TASK INSTRUCTIONS:
Copy every line of text in the listing below without any change, leaving the pictures out.

*** THE RECORDS Section Begins ***

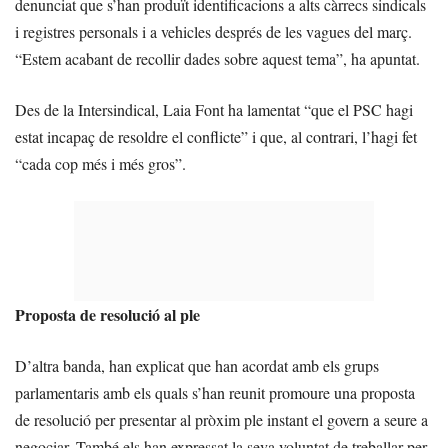
denunciat que s’han produït identificacions a alts càrrecs sindicals
i registres personals i a vehicles després de les vagues del març.
“Estem acabant de recollir dades sobre aquest tema”, ha apuntat.
Des de la Intersindical, Laia Font ha lamentat “que el PSC hagi
estat incapaç de resoldre el conflicte” i que, al contrari, l’hagi fet
“cada cop més i més gros”.
Proposta de resolució al ple
D’altra banda, han explicat que han acordat amb els grups
parlamentaris amb els quals s’han reunit promoure una proposta
de resolució per presentar al pròxim ple instant el govern a seure a
negociar. També els han expressat la seva voluntat de treballar per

*** THE RECORDS Section Ends ***

SOLVED PROBLEM:
denunciat que s’han produït identificacions a alts càrrecs sindicals
i registres personals i a vehicles després de les vagues del març.
“Estem acabant de recollir dades sobre aquest tema”, ha apuntat.
Des de la Intersindical, Laia Font ha lamentat “que el PSC hagi
estat incapaç de resoldre el conflicte” i que, al contrari, l’hagi fet
“cada cop més i més gros”.
Proposta de resolució al ple
D’altra banda, han explicat que han acordat amb els grups
parlamentaris amb els quals s’han reunit promoure una proposta
de resolució per presentar al pròxim ple instant el govern a seure a
negociar. També els han expressat la seva voluntat de treballar per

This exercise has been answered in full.